The combined profits of the eight most-popular retail banks for the June 2022 quarter was $1.73 billion, down fractionally from the record $1.74b recorded in the March 2022 quarter, Kensington said.

Part of the reason was that banks were able to improve the gap between their cost of funds and the rate they could lend at.

Jon Duffy, Consumer NZ chief executive, says: “The question is increasingly – what is reasonable profit and at what point does profit become excessive?”
Jon Duffy, Consumer NZ chief executive, says: “The question is increasingly – what is reasonable profit and at what point does profit become excessive?”

“The net interest margins of the big five banks were each the highest that they have been since at least June 2019, with increases of approximately 10 to 30 basis points between March 2022 and June 2022 alone,” Kensington said.

Over the June quarter, TSB, the Co-Operative Bank, Kiwibank and Heartland Bank were most successful at increasing margins in the past three months.

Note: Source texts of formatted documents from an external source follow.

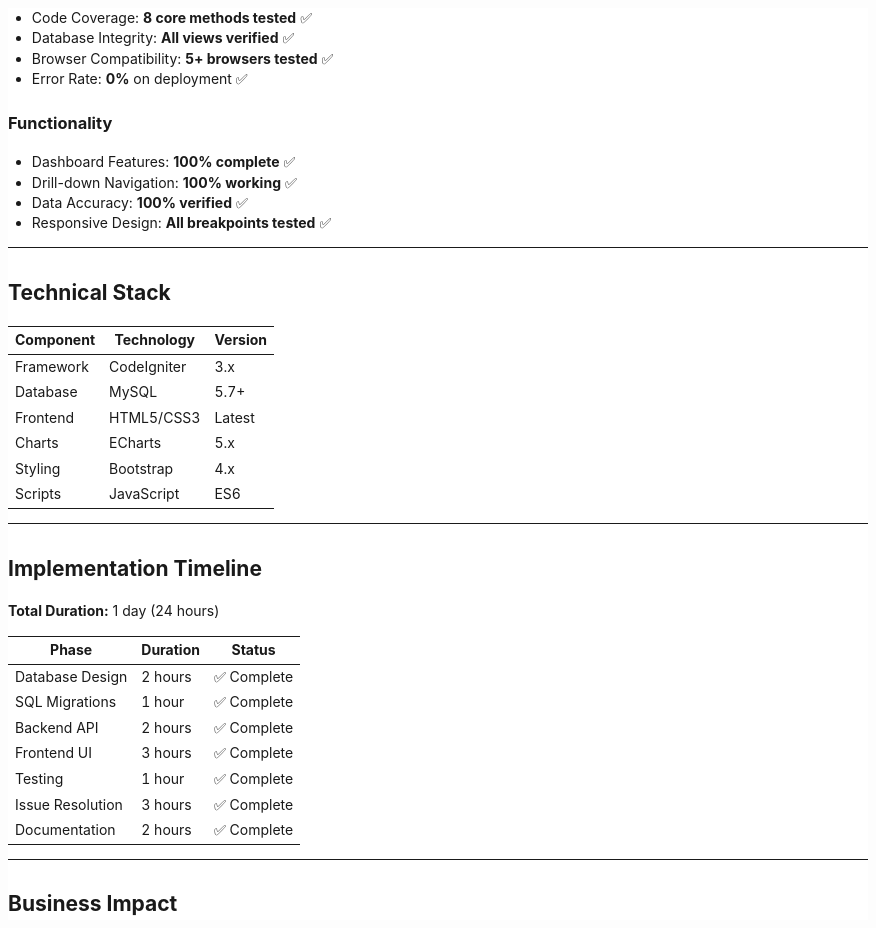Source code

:- Code Coverage: **8 core methods tested** ✅
- Database Integrity: **All views verified** ✅
- Browser Compatibility: **5+ browsers tested** ✅
- Error Rate: **0%** on deployment ✅

### Functionality

- Dashboard Features: **100% complete** ✅
- Drill-down Navigation: **100% working** ✅
- Data Accuracy: **100% verified** ✅
- Responsive Design: **All breakpoints tested** ✅

---

## Technical Stack

| Component | Technology  | Version |
| --------- | ----------- | ------- |
| Framework | CodeIgniter | 3.x     |
| Database  | MySQL       | 5.7+    |
| Frontend  | HTML5/CSS3  | Latest  |
| Charts    | ECharts     | 5.x     |
| Styling   | Bootstrap   | 4.x     |
| Scripts   | JavaScript  | ES6     |

---

## Implementation Timeline

**Total Duration:** 1 day (24 hours)

| Phase            | Duration | Status      |
| ---------------- | -------- | ----------- |
| Database Design  | 2 hours  | ✅ Complete |
| SQL Migrations   | 1 hour   | ✅ Complete |
| Backend API      | 2 hours  | ✅ Complete |
| Frontend UI      | 3 hours  | ✅ Complete |
| Testing          | 1 hour   | ✅ Complete |
| Issue Resolution | 3 hours  | ✅ Complete |
| Documentation    | 2 hours  | ✅ Complete |

---

## Business Impact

Kensington said the banks had been talking about rising rates for some time and may have positioned themselves for them, locking in their funding.

It was easier for banks to increase margins in a rising rate environment than a falling one, he said.

Exactly why competitive forces were not forcing the price households and businesses pay for banking down was not clear.

While people could change banks and KiwiSaver providers, Kensington said most households and businesses did not actively switch banks.

Duffy said the Commerce Commission had completed a market study on the supermarket sector and was currently completing a market study on the residential building supplies market.

Perhaps, it should look at the banking sector next, he said.

Kensington said the immunity to the economic hits being taken by households and businesses might wear off for the banks.

Inflation would start to show in their costs, including in their wage bills, he said.

“If I had to bet, I would say the next quarter they will be down a little bit on these record results,” he said.